Doorway on the Taos Pueblo.
I took this because of the multiple elements that reflect the traditions of Native Americans, including their ways of homebuilding, decorative arts, love of nature and history of amazing patriotism and service to the country.


----------



## digital flower (Dec 14, 2006)

Great shot! I love Taos Pueblo I could shoot pictures there for a couple of weeks.


----------



## Sw1tchFX (Dec 14, 2006)

I think you could have made this better by staniding directly in front of it and having only the design elements in it. The angle just really annoys me.


----------



## The_Traveler (Dec 14, 2006)

Sw1tchFX said:
			
		

> I think you could have made this better by staniding directly in front of it and having only the design elements in it. The angle just really annoys me.



Sorry, I don't think so.  

Too much sun would be coming from the left, no interesting reflections in the small window and the flag in the door would just look flat without the light and shadows on the glass that give it interest.

TT


----------



## Sw1tchFX (Dec 20, 2006)

The_Traveler said:
			
		

> Sorry, I don't think so.
> 
> Too much sun would be coming from the left, no interesting reflections in the small window and the flag in the door would just look flat without the light and shadows on the glass that give it interest.
> 
> TT


ok. as long as you're happy, that's what counts.


----------



## Soocom1 (Dec 20, 2006)

As one who lives in NM, I can tell you that the adobe and white paint aspect is wonderful. That is classic spanish, the adobe is obviously Native along with the hand prints, and the US flag personifies it all. Great shot!!!


----------



## The_Traveler (Dec 20, 2006)

Thanks you for the comments.
This is probably one of my all-time favorite pictures.  It is very difficult to separate personal attachment from critical sense so I just give in and like this one.


----------



## Ripnowell45 (Dec 20, 2006)

Wow I really love this print amazing detail in the walls and colors... Great job


----------



## terri (Dec 21, 2006)

First rate.

You obviously had beautiful exposure here, since you were battling with those reflections as well as very strong sunlight, as is evident by the tree trunk on the left. Well done.

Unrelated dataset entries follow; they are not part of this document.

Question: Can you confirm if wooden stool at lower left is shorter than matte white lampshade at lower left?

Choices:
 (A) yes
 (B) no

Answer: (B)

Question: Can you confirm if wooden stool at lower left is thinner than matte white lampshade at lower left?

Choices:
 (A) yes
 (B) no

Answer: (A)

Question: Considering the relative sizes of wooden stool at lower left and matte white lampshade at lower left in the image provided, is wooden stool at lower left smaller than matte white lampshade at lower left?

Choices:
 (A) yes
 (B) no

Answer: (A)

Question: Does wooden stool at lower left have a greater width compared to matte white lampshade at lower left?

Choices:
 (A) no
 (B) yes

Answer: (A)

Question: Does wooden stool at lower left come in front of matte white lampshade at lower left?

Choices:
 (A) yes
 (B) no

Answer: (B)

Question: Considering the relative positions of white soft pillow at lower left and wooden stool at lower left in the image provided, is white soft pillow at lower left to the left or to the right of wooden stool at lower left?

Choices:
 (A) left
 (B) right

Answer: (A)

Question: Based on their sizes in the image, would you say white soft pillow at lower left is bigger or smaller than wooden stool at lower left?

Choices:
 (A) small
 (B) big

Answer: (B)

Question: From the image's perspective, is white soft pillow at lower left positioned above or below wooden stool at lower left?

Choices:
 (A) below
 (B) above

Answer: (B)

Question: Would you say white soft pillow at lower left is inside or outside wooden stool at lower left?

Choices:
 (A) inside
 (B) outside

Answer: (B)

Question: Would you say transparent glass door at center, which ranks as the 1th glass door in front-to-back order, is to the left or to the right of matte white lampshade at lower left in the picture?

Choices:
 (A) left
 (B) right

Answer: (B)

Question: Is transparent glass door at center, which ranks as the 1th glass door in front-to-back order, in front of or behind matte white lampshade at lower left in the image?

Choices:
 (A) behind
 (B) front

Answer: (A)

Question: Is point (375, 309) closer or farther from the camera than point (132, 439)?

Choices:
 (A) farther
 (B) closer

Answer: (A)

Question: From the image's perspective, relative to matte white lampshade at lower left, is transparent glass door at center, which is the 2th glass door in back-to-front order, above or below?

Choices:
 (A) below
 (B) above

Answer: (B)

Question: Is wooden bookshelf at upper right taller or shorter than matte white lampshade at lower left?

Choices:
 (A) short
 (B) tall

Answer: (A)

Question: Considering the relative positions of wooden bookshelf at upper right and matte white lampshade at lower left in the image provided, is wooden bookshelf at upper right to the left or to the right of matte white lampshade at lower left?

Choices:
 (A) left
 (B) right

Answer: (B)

The texture, the mood and feel of this image is very moving to me. I love it. :thumbup:


----------



## JonK (Dec 22, 2006)

love it! and i'm diggin the funky reflection in the window.....i'm in with the angle too :thumbsup:


----------



## bnz506 (Dec 22, 2006)

I love this picture,  This place looks familiar I think I have been here before.


----------



## The_Traveler (Dec 22, 2006)

This building is on the Taos Indian Nation just a few miles outside of Taos, New Mexico.


----------



## oldnavy170 (Dec 22, 2006)

I actually like the angle you took with this photo.  I feel that the objection of this photo is more then just the door but the whole style of the door, porch, window!!!  Really great shot.  You should be proud of this one!!!!


----------



## MrMatthieu (Dec 25, 2006)

Sw1tchFX said:
			
		

> I think you could have made this better *by staniding directly in front of it* and having only the design elements in it. The angle just really annoys me.


 
hello,
I desagree with this, by taking it directly in front, and with this light we will have seen his reflect on the door, I photographer on the picture is not really usefeull :mrgreen: 
Nevertheless  Sw1tchFx, I understand your point , because having doors and walls not parallel to pictures border is always womething that disturbs me .
I want to say the picture is nice like this:
- nice color
- nice symbol as explained by you ( hand and US flag)

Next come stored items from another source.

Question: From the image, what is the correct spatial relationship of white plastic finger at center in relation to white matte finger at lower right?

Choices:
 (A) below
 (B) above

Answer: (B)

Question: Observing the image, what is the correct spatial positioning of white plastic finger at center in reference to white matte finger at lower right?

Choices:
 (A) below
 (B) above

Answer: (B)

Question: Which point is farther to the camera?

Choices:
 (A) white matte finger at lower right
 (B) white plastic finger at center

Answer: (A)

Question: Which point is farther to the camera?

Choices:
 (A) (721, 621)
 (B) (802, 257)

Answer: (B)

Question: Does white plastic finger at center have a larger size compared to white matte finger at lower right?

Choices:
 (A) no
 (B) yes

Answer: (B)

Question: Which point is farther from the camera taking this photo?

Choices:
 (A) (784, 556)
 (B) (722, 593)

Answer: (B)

The angle is adapted to the condition you had at this time even if not ideal.

But, for me, something is missing on the picture to keep my eye on it and make it more attractive... I just imagine it with a cat , dog, old people, a toy, anything which will help you to make the composition of the picture more attractive.

Matthieu


----------



## The_Traveler (Dec 25, 2006)

MrMatthieu said:
			
		

> But, for me, something is missing on the picture to keep my eye on it and make it more attractive... I just imagine it with a cat , dog, old people, a toy, anything which will help you to make the composition of the picture more attractive.



Thank you for your comment. Although it would have good to have some additional object of interest, like a person on the porch, there was none there and I don't believe in the 'construction' of a scene so  I settled for what was there.

Thanks again.

L


----------